Water echeveria 'violet queen' when the soil is fully dry, roughly every 10-14 days in growth. Drench, let it drain, and don't water again until the mix is completely dry. Keep water off the rosette and the powdery leaf bloom. Drop to once every 3-4 weeks in winter when growth slows. The finger-test (or lifting the pot to feel its weight) beats a fixed weekly calendar because pot size, light, and season all change how fast the soil dries.
Is echeveria 'violet queen' toxic to cats and dogs?
Echeveria 'Violet Queen' is pet-safe. Echeveria is ASPCA-listed as non-toxic to cats and dogs (hen and chicks, Echeveria glauca, is on the ASPCA non-toxic list and the genus is treated as pet-safe). No toxic principle is reported, though eating a large amount may cause mild stomach upset.
What USDA hardiness zone does echeveria 'violet queen' grow in?
Echeveria 'Violet Queen' is rated for USDA zone 9b-11 (indoor in most US homes) and RHS hardiness H2. Outside that range, grow it as a container plant that overwinters indoors before the first hard frost.
Echeveria 'Violet Queen' deep-dive guides
Every aspect of echeveria 'violet queen' care, each with its own calibrated guide:
- Echeveria 'Violet Queen' watering schedule
- Echeveria 'Violet Queen' light requirements
- Best soil mix for echeveria 'violet queen'
- Echeveria 'Violet Queen' fertilizing guide
- When to repot echeveria 'violet queen'
- How to propagate echeveria 'violet queen'
- Echeveria 'Violet Queen' growth rate & size
- Echeveria 'Violet Queen' cold hardiness
- Echeveria 'Violet Queen' temperature & humidity
- Is echeveria 'violet queen' toxic to cats & dogs?

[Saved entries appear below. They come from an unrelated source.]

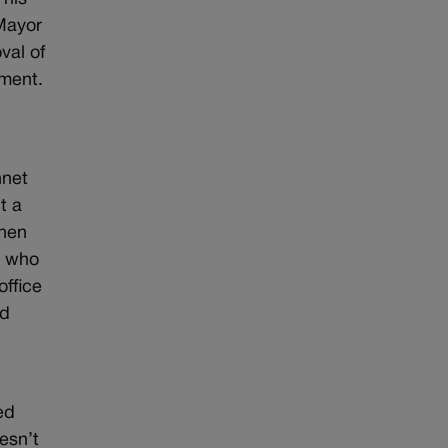
 Mayor
val of
ument.
nnet
t a
When
, who
office
ed
ed
esn’t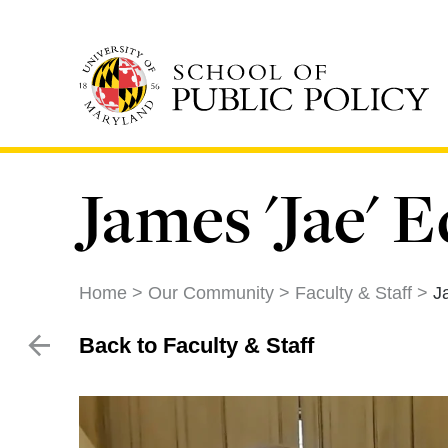
Skip
to
main
content
James 'Jae'
Home
Our Community
Faculty & Staff
J
Back to Faculty & Staff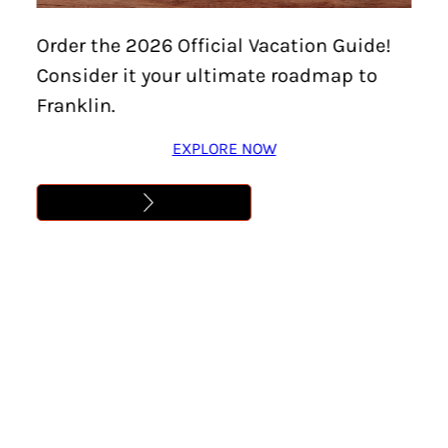
Order the 2026 Official Vacation Guide!
Consider it your ultimate roadmap to
KIKI KIXMILLER
Franklin.
Kiki Kixmiller is the Brand Identity Designer at
EXPLORE NOW
Visit Franklin where she leads the branding
efforts creating all kinds of cool stuff while
simultaneously fending off any request involving
Comic Sans. When not creating something
awesome, you’ll find Kiki taking photos around
town, hanging with her labradoodle Mango, or
binging Stranger Things. She’s seen the first
season ‘Eleven’ times!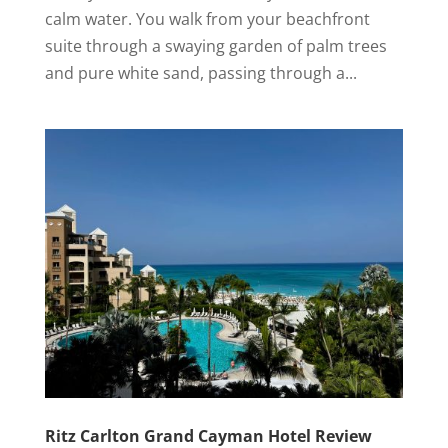
calm water. You walk from your beachfront
suite through a swaying garden of palm trees
and pure white sand, passing through a...
Ritz Carlton Grand Cayman Hotel Review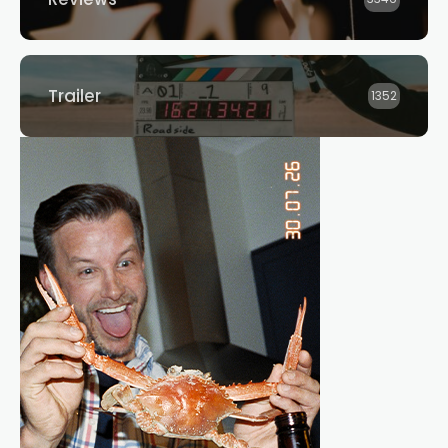
Trailer
1352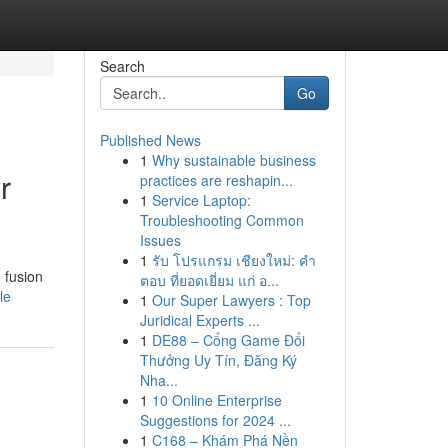
Search
Go
Published News
1
Why sustainable business
r
practices are reshapin...
1
Service Laptop:
Troubleshooting Common
Issues
1
รับ โปรแกรม เชียงใหม่: คำ
 fusion
ตอบ ที่ยอดเยี่ยม แก่ อ...
le
1
Our Super Lawyers : Top
Juridical Experts ...
1
DE88 – Cổng Game Đổi
Thưởng Uy Tín, Đăng Ký
Nha...
1
10 Online Enterprise
Suggestions for 2024 ...
1
C168 – Khám Phá Nền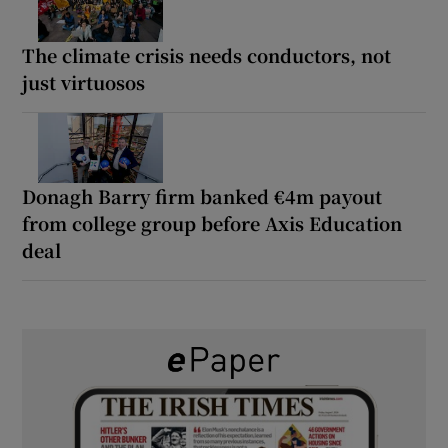
The climate crisis needs conductors, not
just virtuosos
Donagh Barry firm banked €4m payout
from college group before Axis Education
deal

- Is echeveria 'violet queen' toxic to cats?
- Is echeveria 'violet queen' toxic to dogs?
Featured in these plant shortlists
Echeveria 'Violet Queen' qualifies for 9 curated Growli shortlists — each one filtered objectively from our structured plant-care library, so the selection is consistent and checkable:
- Best pet-safe houseplants — Houseplants the ASPCA lists as non-toxic to cats and dogs — every one verified against the ASPCA toxic and non-toxic plant list.
- Best drought-tolerant houseplants — Houseplants that prefer to dry out — forgiving of forgotten watering and ideal for travel or busy weeks.
- Best pet-safe low-maintenance plants — Non-toxic to cats and dogs and forgiving of forgotten watering — the easiest safe choices for a busy pet household.
- Best pet-safe plants for bright light — Non-toxic to cats and dogs and happy in a bright, sunny spot — safe plants for your best-lit windowsill.
- Best small & tabletop houseplants — Compact houseplants that stay under about 40 cm — desk, shelf and windowsill plants that never outgrow a small space.
- Best houseplants for full sun — Houseplants that want direct sun — the species for a hot south or west-facing windowsill where shade-lovers scorch.
- Best cat-safe plants — Houseplants the ASPCA lists as non-toxic to cats (and dogs) — safe greenery for a home with a curious cat.
- Best dog-safe plants — Houseplants the ASPCA lists as non-toxic to dogs (and cats) — safe greenery for a home with a curious dog.
- Best small pet-safe plants — Compact, tabletop houseplants that are also ASPCA non-toxic to cats and dogs — safe greenery for a desk or shelf.
- Browse all 29 plant shortlists — pet-safe, low-light, drought-tolerant and more
Related guides
Echeveria 'Violet Queen' is also commonly called Violet Queen echeveria.